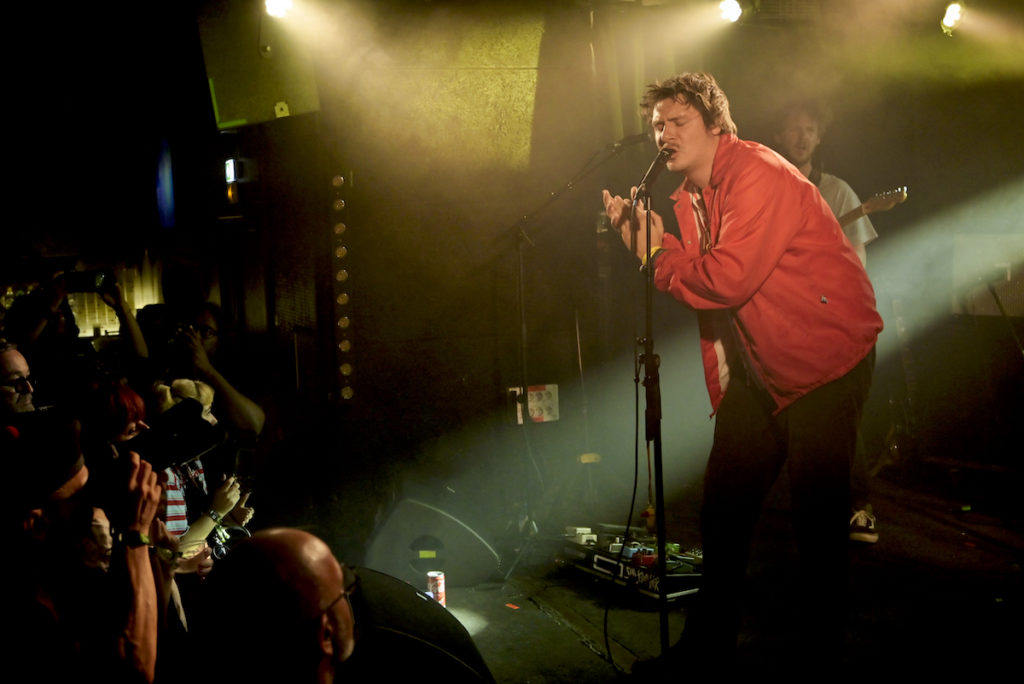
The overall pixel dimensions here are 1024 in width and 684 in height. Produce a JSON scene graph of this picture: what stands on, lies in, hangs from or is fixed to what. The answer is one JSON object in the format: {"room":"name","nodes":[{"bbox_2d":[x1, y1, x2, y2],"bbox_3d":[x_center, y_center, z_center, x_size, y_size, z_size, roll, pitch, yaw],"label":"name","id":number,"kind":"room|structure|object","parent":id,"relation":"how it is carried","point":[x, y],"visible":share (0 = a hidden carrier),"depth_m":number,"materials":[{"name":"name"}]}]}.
{"room":"event hall","nodes":[
{"label":"event hall","id":0,"kind":"room"},
{"bbox_2d":[0,343,38,418],"bbox_3d":[-1.862,0.480,4.974,0.476,0.932,0.507,-2,5,-3],"label":"man","id":1,"kind":"object","parent":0,"point":[9,361],"visible":0.5,"depth_m":4.87},
{"bbox_2d":[8,270,152,397],"bbox_3d":[-2.136,0.267,6.598,0.683,1.366,0.600,-4,5,-20],"label":"person","id":2,"kind":"object","parent":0,"point":[31,332],"visible":0.45,"depth_m":6.46},
{"bbox_2d":[65,269,113,293],"bbox_3d":[-2.041,-0.295,6.460,0.237,0.108,0.130,-1,5,6],"label":"camera","id":3,"kind":"object","parent":2,"relation":"in","point":[83,280],"visible":0.88,"depth_m":6.44,"materials":[{"name":"black"}]},
{"bbox_2d":[0,413,168,683],"bbox_3d":[-0.984,0.667,2.802,0.582,1.085,0.570,-4,5,-20],"label":"man","id":4,"kind":"object","parent":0,"point":[77,485],"visible":0.94,"depth_m":2.68},
{"bbox_2d":[84,402,221,488],"bbox_3d":[-0.875,0.259,3.088,0.373,0.201,0.272,-4,5,-20],"label":"camera","id":5,"kind":"object","parent":4,"relation":"in","point":[185,429],"visible":0.69,"depth_m":3.08,"materials":[{"name":"black"}]},
{"bbox_2d":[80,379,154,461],"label":"woman","id":6,"kind":"object","parent":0,"point":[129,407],"visible":0.26,"depth_m":4.39},
{"bbox_2d":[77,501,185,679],"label":"person","id":7,"kind":"object","parent":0,"point":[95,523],"visible":0.26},
{"bbox_2d":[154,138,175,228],"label":"light","id":8,"kind":"object","parent":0,"point":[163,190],"visible":0.94,"depth_m":9.47,"materials":[{"name":"blue"}]},
{"bbox_2d":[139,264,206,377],"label":"person","id":9,"kind":"object","parent":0,"point":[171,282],"visible":0.47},
{"bbox_2d":[151,378,255,569],"bbox_3d":[-1.095,0.673,4.558,0.458,1.066,0.471,-4,5,-20],"label":"woman","id":10,"kind":"object","parent":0,"point":[219,497],"visible":0.28,"depth_m":4.48},
{"bbox_2d":[143,302,265,438],"bbox_3d":[-1.414,0.368,6.083,0.566,1.079,0.574,-4,5,-20],"label":"person","id":11,"kind":"object","parent":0,"point":[205,310],"visible":0.55,"depth_m":5.99},
{"bbox_2d":[165,320,198,350],"bbox_3d":[-1.494,-0.038,6.091,0.174,0.103,0.142,-1,5,12],"label":"camera","id":12,"kind":"object","parent":11,"relation":"in","point":[179,332],"visible":0.71,"depth_m":6.07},
{"bbox_2d":[188,528,360,683],"bbox_3d":[-0.303,0.768,2.171,0.644,0.981,0.714,-4,5,-20],"label":"man","id":13,"kind":"object","parent":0,"point":[277,547],"visible":0.99,"depth_m":2.01},
{"bbox_2d":[216,4,1023,534],"bbox_3d":[0.967,-0.419,6.506,3.675,2.814,0.698,-4,5,-20],"label":"back wall","id":14,"kind":"structure","parent":0,"point":[359,357],"depth_m":6.31,"materials":[{"name":"black paint"}]},
{"bbox_2d":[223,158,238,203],"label":"light","id":15,"kind":"object","parent":14,"relation":"attached to","point":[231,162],"visible":0.92,"depth_m":7.08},
{"bbox_2d":[197,0,320,127],"bbox_3d":[-1.102,-1.279,5.898,0.486,0.684,0.480,-4,5,-20],"label":"speaker","id":16,"kind":"object","parent":14,"relation":"attached to","point":[241,110],"visible":0.82,"depth_m":5.75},
{"bbox_2d":[263,0,293,18],"bbox_3d":[-0.965,-1.431,5.532,0.146,0.187,0.202,-4,5,-20],"label":"stage light","id":17,"kind":"object","parent":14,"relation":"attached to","point":[279,4],"visible":0.94,"depth_m":5.52,"materials":[{"name":"white"}]},
{"bbox_2d":[330,171,353,400],"bbox_3d":[-0.771,-0.240,6.054,0.085,1.030,0.088,-4,5,-20],"label":"light strip","id":18,"kind":"object","parent":14,"relation":"attached to","point":[345,367],"visible":0.95,"depth_m":6.04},
{"bbox_2d":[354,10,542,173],"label":"acoustic panel","id":19,"kind":"object","parent":14,"relation":"attached to","point":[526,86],"visible":0.89,"depth_m":5.98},
{"bbox_2d":[509,384,559,423],"bbox_3d":[0.102,0.285,6.057,0.218,0.175,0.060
- - - - -
▶ [Directions]:
For each entry, copy the text exactly and leave out any image it carries.

▶ [Finished exercise]:
The overall pixel dimensions here are 1024 in width and 684 in height. Produce a JSON scene graph of this picture: what stands on, lies in, hangs from or is fixed to what. The answer is one JSON object in the format: {"room":"name","nodes":[{"bbox_2d":[x1, y1, x2, y2],"bbox_3d":[x_center, y_center, z_center, x_size, y_size, z_size, roll, pitch, yaw],"label":"name","id":number,"kind":"room|structure|object","parent":id,"relation":"how it is carried","point":[x, y],"visible":share (0 = a hidden carrier),"depth_m":number,"materials":[{"name":"name"}]}]}.
{"room":"event hall","nodes":[
{"label":"event hall","id":0,"kind":"room"},
{"bbox_2d":[0,343,38,418],"bbox_3d":[-1.862,0.480,4.974,0.476,0.932,0.507,-2,5,-3],"label":"man","id":1,"kind":"object","parent":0,"point":[9,361],"visible":0.5,"depth_m":4.87},
{"bbox_2d":[8,270,152,397],"bbox_3d":[-2.136,0.267,6.598,0.683,1.366,0.600,-4,5,-20],"label":"person","id":2,"kind":"object","parent":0,"point":[31,332],"visible":0.45,"depth_m":6.46},
{"bbox_2d":[65,269,113,293],"bbox_3d":[-2.041,-0.295,6.460,0.237,0.108,0.130,-1,5,6],"label":"camera","id":3,"kind":"object","parent":2,"relation":"in","point":[83,280],"visible":0.88,"depth_m":6.44,"materials":[{"name":"black"}]},
{"bbox_2d":[0,413,168,683],"bbox_3d":[-0.984,0.667,2.802,0.582,1.085,0.570,-4,5,-20],"label":"man","id":4,"kind":"object","parent":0,"point":[77,485],"visible":0.94,"depth_m":2.68},
{"bbox_2d":[84,402,221,488],"bbox_3d":[-0.875,0.259,3.088,0.373,0.201,0.272,-4,5,-20],"label":"camera","id":5,"kind":"object","parent":4,"relation":"in","point":[185,429],"visible":0.69,"depth_m":3.08,"materials":[{"name":"black"}]},
{"bbox_2d":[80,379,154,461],"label":"woman","id":6,"kind":"object","parent":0,"point":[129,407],"visible":0.26,"depth_m":4.39},
{"bbox_2d":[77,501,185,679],"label":"person","id":7,"kind":"object","parent":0,"point":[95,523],"visible":0.26},
{"bbox_2d":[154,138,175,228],"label":"light","id":8,"kind":"object","parent":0,"point":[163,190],"visible":0.94,"depth_m":9.47,"materials":[{"name":"blue"}]},
{"bbox_2d":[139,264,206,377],"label":"person","id":9,"kind":"object","parent":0,"point":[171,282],"visible":0.47},
{"bbox_2d":[151,378,255,569],"bbox_3d":[-1.095,0.673,4.558,0.458,1.066,0.471,-4,5,-20],"label":"woman","id":10,"kind":"object","parent":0,"point":[219,497],"visible":0.28,"depth_m":4.48},
{"bbox_2d":[143,302,265,438],"bbox_3d":[-1.414,0.368,6.083,0.566,1.079,0.574,-4,5,-20],"label":"person","id":11,"kind":"object","parent":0,"point":[205,310],"visible":0.55,"depth_m":5.99},
{"bbox_2d":[165,320,198,350],"bbox_3d":[-1.494,-0.038,6.091,0.174,0.103,0.142,-1,5,12],"label":"camera","id":12,"kind":"object","parent":11,"relation":"in","point":[179,332],"visible":0.71,"depth_m":6.07},
{"bbox_2d":[188,528,360,683],"bbox_3d":[-0.303,0.768,2.171,0.644,0.981,0.714,-4,5,-20],"label":"man","id":13,"kind":"object","parent":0,"point":[277,547],"visible":0.99,"depth_m":2.01},
{"bbox_2d":[216,4,1023,534],"bbox_3d":[0.967,-0.419,6.506,3.675,2.814,0.698,-4,5,-20],"label":"back wall","id":14,"kind":"structure","parent":0,"point":[359,357],"depth_m":6.31,"materials":[{"name":"black paint"}]},
{"bbox_2d":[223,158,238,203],"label":"light","id":15,"kind":"object","parent":14,"relation":"attached to","point":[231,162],"visible":0.92,"depth_m":7.08},
{"bbox_2d":[197,0,320,127],"bbox_3d":[-1.102,-1.279,5.898,0.486,0.684,0.480,-4,5,-20],"label":"speaker","id":16,"kind":"object","parent":14,"relation":"attached to","point":[241,110],"visible":0.82,"depth_m":5.75},
{"bbox_2d":[263,0,293,18],"bbox_3d":[-0.965,-1.431,5.532,0.146,0.187,0.202,-4,5,-20],"label":"stage light","id":17,"kind":"object","parent":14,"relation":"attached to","point":[279,4],"visible":0.94,"depth_m":5.52,"materials":[{"name":"white"}]},
{"bbox_2d":[330,171,353,400],"bbox_3d":[-0.771,-0.240,6.054,0.085,1.030,0.088,-4,5,-20],"label":"light strip","id":18,"kind":"object","parent":14,"relation":"attached to","point":[345,367],"visible":0.95,"depth_m":6.04},
{"bbox_2d":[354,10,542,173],"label":"acoustic panel","id":19,"kind":"object","parent":14,"relation":"attached to","point":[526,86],"visible":0.89,"depth_m":5.98},
{"bbox_2d":[509,384,559,423],"bbox_3d":[0.102,0.285,6.057,0.218,0.175,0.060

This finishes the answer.